Photoelectrochemical IL-6 Immunoassay Manufactured on Multifunctional Catecholate-Modified TiO2 Scaffolds

There is an increasing interest in using photoelectrochemistry for enhancing the signal-to-noise ratio and sensitivity of electrochemical biosensors. Nevertheless, it remains challenging to create photoelectrochemical biosensors founded on stable material systems that are also easily biofunctionalized for sensing applications. Herein, a photoelectrochemical immunosensor is reported, in which the concentration of the target protein directly correlates to a change in the measured photocurrent. The material system for the photoelectrode signal transducer involves using catecholate ligands to modify the properties of TiO₂ nanostructures in a three-pronged approach of morphology tuning, photoabsorption enhancement, and facilitating bioconjugation.
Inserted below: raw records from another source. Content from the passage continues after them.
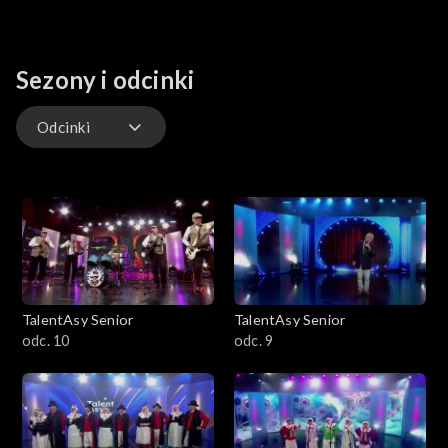
Sezony i odcinki
Odcinki
Odcinki
TalentAsy Senior
TalentAsy Senior
odc. 10
odc. 9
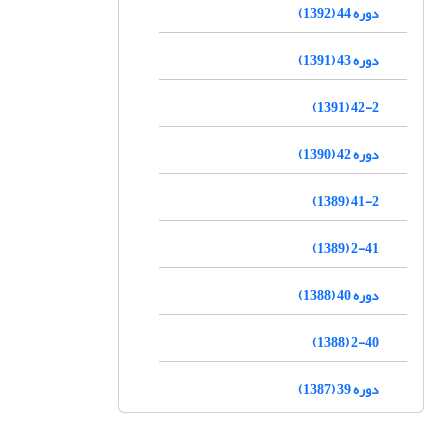
دوره 44 (1392)
دوره 43 (1391)
42-2 (1391)
دوره 42 (1390)
41-2 (1389)
2-41 (1389)
دوره 40 (1388)
2-40 (1388)
دوره 39 (1387)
The catecholate-modified TiO₂ photoelectrode is combined with a signal-off direct immunoassay to detect interleukin-6 (IL-6), a key biomarker for diagnosing and monitoring various diseases. Catecholate ligands are added during hydrothermal synthesis of TiO₂ to enable the growth of three-dimensional nanostructures to form highly porous photoelectrodes that provide a three-dimensional scaffold for immobilizing capture antibodies. Surface modification by catecholate ligands greatly enhances photocurrent generation of the TiO₂ photoelectrodes by improving photoabsorption in the visible range. Additionally, catecholate molecules facilitate bioconjugation and probe immobilization by forming a Schiff-base between their -COH group and the -NH₂ group of the capture antibodies. The highest photocurrent achieved herein is 8.89 μA cm^-2, which represents an enhancement by a factor of 87 from unmodified TiO₂. The fabricated immunosensor shows a limit-of-detection of 3.6 pg mL^-1 and a log-linear dynamic range of 2-2000 pg mL^-1 for IL-6 in human blood plasma.